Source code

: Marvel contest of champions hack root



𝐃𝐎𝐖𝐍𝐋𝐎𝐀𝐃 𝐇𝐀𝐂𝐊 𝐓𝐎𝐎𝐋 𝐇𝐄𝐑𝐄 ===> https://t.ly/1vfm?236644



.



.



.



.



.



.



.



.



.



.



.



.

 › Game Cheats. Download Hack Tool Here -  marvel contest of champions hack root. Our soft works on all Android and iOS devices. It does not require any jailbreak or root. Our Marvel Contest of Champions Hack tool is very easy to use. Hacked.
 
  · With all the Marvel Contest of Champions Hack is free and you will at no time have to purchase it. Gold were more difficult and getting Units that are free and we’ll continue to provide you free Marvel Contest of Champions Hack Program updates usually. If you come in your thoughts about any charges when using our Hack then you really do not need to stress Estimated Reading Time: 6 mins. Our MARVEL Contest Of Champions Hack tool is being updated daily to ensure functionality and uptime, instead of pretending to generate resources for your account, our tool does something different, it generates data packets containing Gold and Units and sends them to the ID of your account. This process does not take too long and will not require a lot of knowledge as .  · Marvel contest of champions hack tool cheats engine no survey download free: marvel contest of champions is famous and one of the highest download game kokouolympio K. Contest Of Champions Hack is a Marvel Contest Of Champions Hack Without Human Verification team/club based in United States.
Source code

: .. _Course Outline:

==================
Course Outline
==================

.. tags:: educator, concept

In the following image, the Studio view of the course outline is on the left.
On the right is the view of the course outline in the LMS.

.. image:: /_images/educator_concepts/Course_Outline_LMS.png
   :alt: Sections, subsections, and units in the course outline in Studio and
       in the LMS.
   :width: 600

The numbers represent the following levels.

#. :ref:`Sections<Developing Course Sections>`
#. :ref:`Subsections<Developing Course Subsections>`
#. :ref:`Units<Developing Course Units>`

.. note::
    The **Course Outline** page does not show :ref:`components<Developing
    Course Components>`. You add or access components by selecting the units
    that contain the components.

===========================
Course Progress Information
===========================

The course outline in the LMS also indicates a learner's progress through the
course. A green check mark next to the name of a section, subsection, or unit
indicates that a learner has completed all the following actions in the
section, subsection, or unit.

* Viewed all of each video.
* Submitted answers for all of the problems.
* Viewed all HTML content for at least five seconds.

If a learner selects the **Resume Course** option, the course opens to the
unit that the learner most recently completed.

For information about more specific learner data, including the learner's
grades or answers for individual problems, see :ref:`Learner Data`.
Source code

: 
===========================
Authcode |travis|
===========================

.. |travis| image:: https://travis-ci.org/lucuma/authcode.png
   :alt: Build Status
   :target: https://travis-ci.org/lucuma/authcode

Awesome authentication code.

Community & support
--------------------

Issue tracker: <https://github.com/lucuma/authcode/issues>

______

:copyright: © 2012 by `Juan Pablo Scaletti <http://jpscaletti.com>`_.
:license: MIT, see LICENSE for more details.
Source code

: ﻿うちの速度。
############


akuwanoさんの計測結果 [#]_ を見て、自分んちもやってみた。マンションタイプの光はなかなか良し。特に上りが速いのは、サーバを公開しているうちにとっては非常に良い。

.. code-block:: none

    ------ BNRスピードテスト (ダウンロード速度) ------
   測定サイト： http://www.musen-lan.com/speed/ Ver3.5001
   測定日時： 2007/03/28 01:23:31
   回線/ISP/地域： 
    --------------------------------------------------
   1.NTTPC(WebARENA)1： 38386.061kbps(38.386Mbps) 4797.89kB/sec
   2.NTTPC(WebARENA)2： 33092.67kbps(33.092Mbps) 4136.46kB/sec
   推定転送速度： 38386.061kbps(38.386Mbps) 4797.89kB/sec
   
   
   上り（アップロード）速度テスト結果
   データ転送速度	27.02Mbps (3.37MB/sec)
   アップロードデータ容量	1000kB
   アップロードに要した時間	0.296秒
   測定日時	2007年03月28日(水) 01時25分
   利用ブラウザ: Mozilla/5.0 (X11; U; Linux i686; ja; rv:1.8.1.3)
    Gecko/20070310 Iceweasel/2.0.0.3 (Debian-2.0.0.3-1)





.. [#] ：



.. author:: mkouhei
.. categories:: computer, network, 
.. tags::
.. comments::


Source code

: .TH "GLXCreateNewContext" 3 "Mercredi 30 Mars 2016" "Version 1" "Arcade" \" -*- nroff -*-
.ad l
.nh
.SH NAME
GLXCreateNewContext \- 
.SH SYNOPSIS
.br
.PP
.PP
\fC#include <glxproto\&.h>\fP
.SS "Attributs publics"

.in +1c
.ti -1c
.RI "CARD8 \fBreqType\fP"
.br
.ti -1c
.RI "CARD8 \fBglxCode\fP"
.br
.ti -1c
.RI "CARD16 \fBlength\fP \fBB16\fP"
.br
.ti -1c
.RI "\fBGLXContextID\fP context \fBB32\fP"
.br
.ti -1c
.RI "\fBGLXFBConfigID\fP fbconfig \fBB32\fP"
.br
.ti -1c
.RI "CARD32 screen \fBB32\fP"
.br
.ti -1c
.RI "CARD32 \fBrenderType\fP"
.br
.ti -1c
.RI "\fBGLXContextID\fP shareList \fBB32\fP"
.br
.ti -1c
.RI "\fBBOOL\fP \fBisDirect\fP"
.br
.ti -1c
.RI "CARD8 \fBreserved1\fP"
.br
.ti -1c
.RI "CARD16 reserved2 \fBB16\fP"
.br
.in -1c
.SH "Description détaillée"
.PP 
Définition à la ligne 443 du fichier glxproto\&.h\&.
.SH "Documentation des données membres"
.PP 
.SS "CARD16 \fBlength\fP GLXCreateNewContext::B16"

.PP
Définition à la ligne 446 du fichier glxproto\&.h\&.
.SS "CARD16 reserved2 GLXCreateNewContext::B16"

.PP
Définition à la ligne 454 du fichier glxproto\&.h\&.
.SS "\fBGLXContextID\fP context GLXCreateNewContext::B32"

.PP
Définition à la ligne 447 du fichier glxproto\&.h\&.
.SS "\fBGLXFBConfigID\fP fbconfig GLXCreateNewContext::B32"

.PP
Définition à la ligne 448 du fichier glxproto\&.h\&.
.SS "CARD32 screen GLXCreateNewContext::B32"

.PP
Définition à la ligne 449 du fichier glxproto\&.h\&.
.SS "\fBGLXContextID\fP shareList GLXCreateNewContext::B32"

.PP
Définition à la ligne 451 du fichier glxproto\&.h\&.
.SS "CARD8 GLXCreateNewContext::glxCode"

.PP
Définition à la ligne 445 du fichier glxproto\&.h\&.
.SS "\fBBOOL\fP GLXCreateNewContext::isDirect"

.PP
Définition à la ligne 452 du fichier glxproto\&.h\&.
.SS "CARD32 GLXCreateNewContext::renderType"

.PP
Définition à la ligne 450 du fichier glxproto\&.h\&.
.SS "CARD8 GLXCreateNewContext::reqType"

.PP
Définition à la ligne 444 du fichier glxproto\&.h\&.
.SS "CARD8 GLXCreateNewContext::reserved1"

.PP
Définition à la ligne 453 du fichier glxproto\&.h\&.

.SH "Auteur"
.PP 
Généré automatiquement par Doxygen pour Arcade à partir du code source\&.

### PROBLEM REQUIREMENTS
Copy every record once more, exactly as given.

### SOLUTION TO THE PROBLEM
Source code

: Marvel contest of champions hack root



𝐃𝐎𝐖𝐍𝐋𝐎𝐀𝐃 𝐇𝐀𝐂𝐊 𝐓𝐎𝐎𝐋 𝐇𝐄𝐑𝐄 ===> https://t.ly/1vfm?236644



.



.



.



.



.



.



.



.



.



.



.



.

 › Game Cheats. Download Hack Tool Here -  marvel contest of champions hack root. Our soft works on all Android and iOS devices. It does not require any jailbreak or root. Our Marvel Contest of Champions Hack tool is very easy to use. Hacked.
 
  · With all the Marvel Contest of Champions Hack is free and you will at no time have to purchase it. Gold were more difficult and getting Units that are free and we’ll continue to provide you free Marvel Contest of Champions Hack Program updates usually. If you come in your thoughts about any charges when using our Hack then you really do not need to stress Estimated Reading Time: 6 mins. Our MARVEL Contest Of Champions Hack tool is being updated daily to ensure functionality and uptime, instead of pretending to generate resources for your account, our tool does something different, it generates data packets containing Gold and Units and sends them to the ID of your account. This process does not take too long and will not require a lot of knowledge as .  · Marvel contest of champions hack tool cheats engine no survey download free: marvel contest of champions is famous and one of the highest download game kokouolympio K. Contest Of Champions Hack is a Marvel Contest Of Champions Hack Without Human Verification team/club based in United States.
Source code

: .. _Course Outline:

==================
Course Outline
==================

.. tags:: educator, concept

In the following image, the Studio view of the course outline is on the left.
On the right is the view of the course outline in the LMS.

.. image:: /_images/educator_concepts/Course_Outline_LMS.png
   :alt: Sections, subsections, and units in the course outline in Studio and
       in the LMS.
   :width: 600

The numbers represent the following levels.

#. :ref:`Sections<Developing Course Sections>`
#. :ref:`Subsections<Developing Course Subsections>`
#. :ref:`Units<Developing Course Units>`

.. note::
    The **Course Outline** page does not show :ref:`components<Developing
    Course Components>`. You add or access components by selecting the units
    that contain the components.

===========================
Course Progress Information
===========================

The course outline in the LMS also indicates a learner's progress through the
course. A green check mark next to the name of a section, subsection, or unit
indicates that a learner has completed all the following actions in the
section, subsection, or unit.

* Viewed all of each video.
* Submitted answers for all of the problems.
* Viewed all HTML content for at least five seconds.

If a learner selects the **Resume Course** option, the course opens to the
unit that the learner most recently completed.

For information about more specific learner data, including the learner's
grades or answers for individual problems, see :ref:`Learner Data`.
Source code

: 
===========================
Authcode |travis|
===========================

.. |travis| image:: https://travis-ci.org/lucuma/authcode.png
   :alt: Build Status
   :target: https://travis-ci.org/lucuma/authcode

Awesome authentication code.

Community & support
--------------------

Issue tracker: <https://github.com/lucuma/authcode/issues>

______

:copyright: © 2012 by `Juan Pablo Scaletti <http://jpscaletti.com>`_.
:license: MIT, see LICENSE for more details.
Source code

: ﻿うちの速度。
############


akuwanoさんの計測結果 [#]_ を見て、自分んちもやってみた。マンションタイプの光はなかなか良し。特に上りが速いのは、サーバを公開しているうちにとっては非常に良い。

.. code-block:: none

    ------ BNRスピードテスト (ダウンロード速度) ------
   測定サイト： http://www.musen-lan.com/speed/ Ver3.5001
   測定日時： 2007/03/28 01:23:31
   回線/ISP/地域： 
    --------------------------------------------------
   1.NTTPC(WebARENA)1： 38386.061kbps(38.386Mbps) 4797.89kB/sec
   2.NTTPC(WebARENA)2： 33092.67kbps(33.092Mbps) 4136.46kB/sec
   推定転送速度： 38386.061kbps(38.386Mbps) 4797.89kB/sec
   
   
   上り（アップロード）速度テスト結果
   データ転送速度	27.02Mbps (3.37MB/sec)
   アップロードデータ容量	1000kB
   アップロードに要した時間	0.296秒
   測定日時	2007年03月28日(水) 01時25分
   利用ブラウザ: Mozilla/5.0 (X11; U; Linux i686; ja; rv:1.8.1.3)
    Gecko/20070310 Iceweasel/2.0.0.3 (Debian-2.0.0.3-1)





.. [#] ：



.. author:: mkouhei
.. categories:: computer, network, 
.. tags::
.. comments::


Source code

: .TH "GLXCreateNewContext" 3 "Mercredi 30 Mars 2016" "Version 1" "Arcade" \" -*- nroff -*-
.ad l
.nh
.SH NAME
GLXCreateNewContext \- 
.SH SYNOPSIS
.br
.PP
.PP
\fC#include <glxproto\&.h>\fP
.SS "Attributs publics"

.in +1c
.ti -1c
.RI "CARD8 \fBreqType\fP"
.br
.ti -1c
.RI "CARD8 \fBglxCode\fP"
.br
.ti -1c
.RI "CARD16 \fBlength\fP \fBB16\fP"
.br
.ti -1c
.RI "\fBGLXContextID\fP context \fBB32\fP"
.br
.ti -1c
.RI "\fBGLXFBConfigID\fP fbconfig \fBB32\fP"
.br
.ti -1c
.RI "CARD32 screen \fBB32\fP"
.br
.ti -1c
.RI "CARD32 \fBrenderType\fP"
.br
.ti -1c
.RI "\fBGLXContextID\fP shareList \fBB32\fP"
.br
.ti -1c
.RI "\fBBOOL\fP \fBisDirect\fP"
.br
.ti -1c
.RI "CARD8 \fBreserved1\fP"
.br
.ti -1c
.RI "CARD16 reserved2 \fBB16\fP"
.br
.in -1c
.SH "Description détaillée"
.PP 
Définition à la ligne 443 du fichier glxproto\&.h\&.
.SH "Documentation des données membres"
.PP 
.SS "CARD16 \fBlength\fP GLXCreateNewContext::B16"

.PP
Définition à la ligne 446 du fichier glxproto\&.h\&.
.SS "CARD16 reserved2 GLXCreateNewContext::B16"

.PP
Définition à la ligne 454 du fichier glxproto\&.h\&.
.SS "\fBGLXContextID\fP context GLXCreateNewContext::B32"

.PP
Définition à la ligne 447 du fichier glxproto\&.h\&.
.SS "\fBGLXFBConfigID\fP fbconfig GLXCreateNewContext::B32"

.PP
Définition à la ligne 448 du fichier glxproto\&.h\&.
.SS "CARD32 screen GLXCreateNewContext::B32"

.PP
Définition à la ligne 449 du fichier glxproto\&.h\&.
.SS "\fBGLXContextID\fP shareList GLXCreateNewContext::B32"

.PP
Définition à la ligne 451 du fichier glxproto\&.h\&.
.SS "CARD8 GLXCreateNewContext::glxCode"

.PP
Définition à la ligne 445 du fichier glxproto\&.h\&.
.SS "\fBBOOL\fP GLXCreateNewContext::isDirect"

.PP
Définition à la ligne 452 du fichier glxproto\&.h\&.
.SS "CARD32 GLXCreateNewContext::renderType"

.PP
Définition à la ligne 450 du fichier glxproto\&.h\&.
.SS "CARD8 GLXCreateNewContext::reqType"

.PP
Définition à la ligne 444 du fichier glxproto\&.h\&.
.SS "CARD8 GLXCreateNewContext::reserved1"

.PP
Définition à la ligne 453 du fichier glxproto\&.h\&.

.SH "Auteur"
.PP 
Généré automatiquement par Doxygen pour Arcade à partir du code source\&.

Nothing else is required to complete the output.